Le prix d’achat réel (incluant la taxe de vente applicable) payé par la compagnie de chemin de fer pour un article quelconque.

Un taux de frais généraux de matériel qui couvre les frais liés à l’administration, à la supervision, à l’acquisition, à la comptabilité, ainsi qu’aux autres frais connexes tels que les frais de services publics. Ce taux comprend également les travaux de conception et d’ingénierie internes, les questions d’ordre juridique, les inspections et le contrôle de la qualité, et les activités de dédouanement.

L’annexe C du Guide indique le taux de frais généraux de matériel approprié, qui s’appliquera à tous les frais de matériel relatifs aux travaux de construction ou d’entretien imprévu.

[43] CN soutient que l’annexe C du Guide de l’Office prévoit un pourcentage de frais généraux à appliquer, lequel totalise 50 pour cent des frais de matériel.

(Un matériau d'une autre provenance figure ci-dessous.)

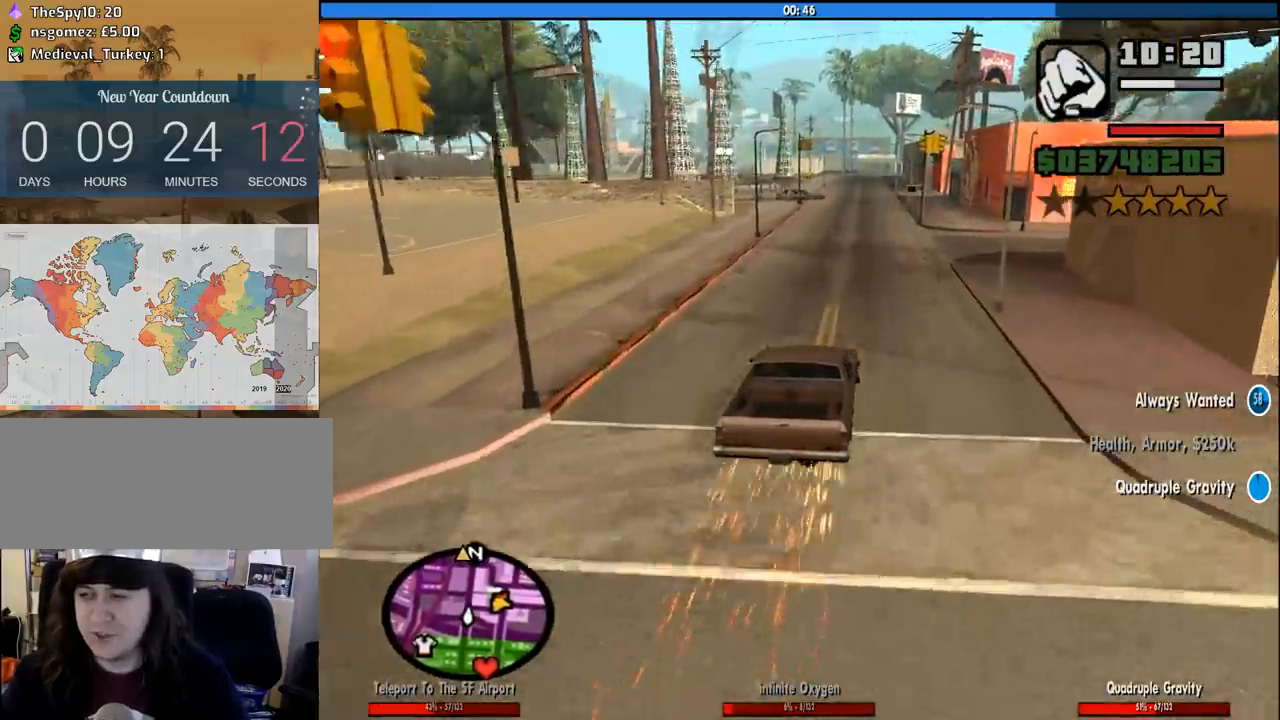
{"keys": ["w"], "mouse": [], "events": []}
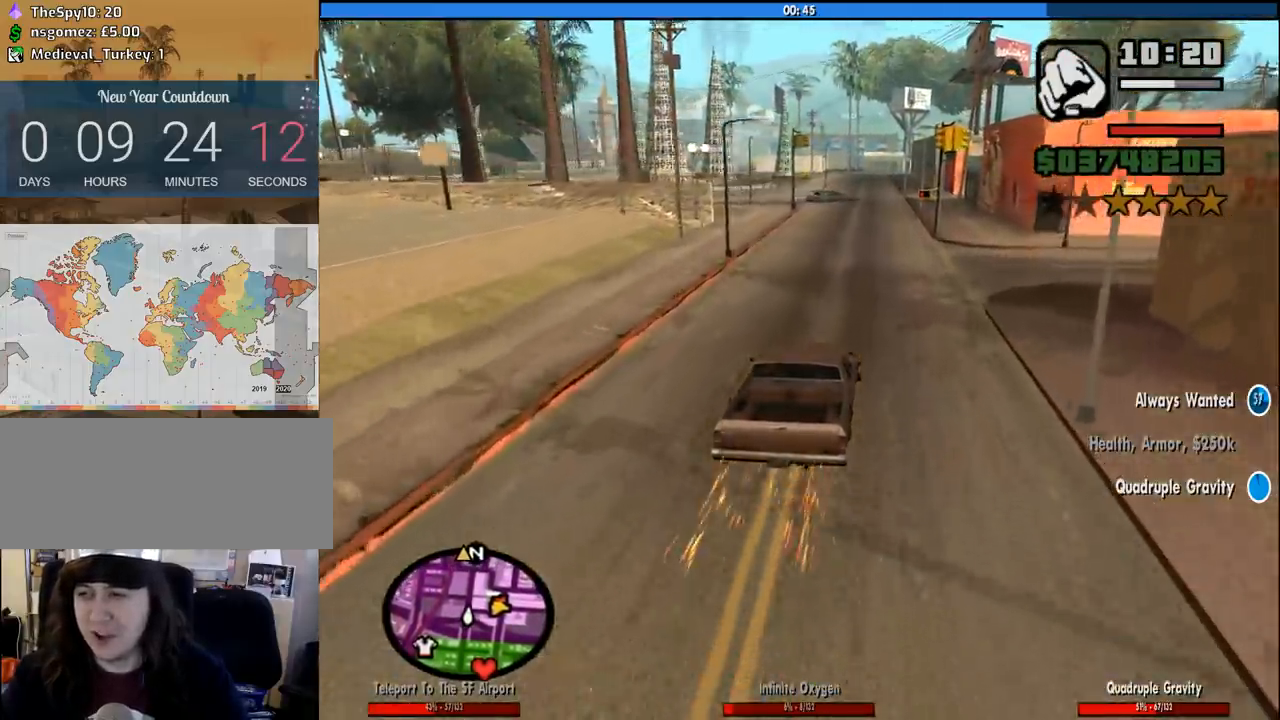
{"keys": ["w"], "mouse": [], "events": []}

[44] CN est en désaccord avec le fait que  la facture de Safetran est caractéristique d’un sous-traitant,  et fait valoir que même si la facture comporte une ventilation de la main-d’œuvre et du matériel utilisés pour fabriquer les ensembles précâblés, cette ventilation détaillée ne peut, en elle-même, transformer fondamentalement la nature d’un produit livrable final en un service. CN soutient qu’étant donné que les ensembles précâblés doivent être personnalisés et fabriqués sur mesure, les frais généraux associés à l’achat de tels ensembles devraient être supérieurs à ceux du matériel normalisé en série,  qui fait déjà incontestablement l’objet d’une attribution de frais généraux de 50 pour cent. CN explique que ce sont ses ingénieurs qui doivent fournir un avant-projet sommaire et d’autres spécifications à adapter à chaque emplacement où des ensembles précâblés doivent être installés.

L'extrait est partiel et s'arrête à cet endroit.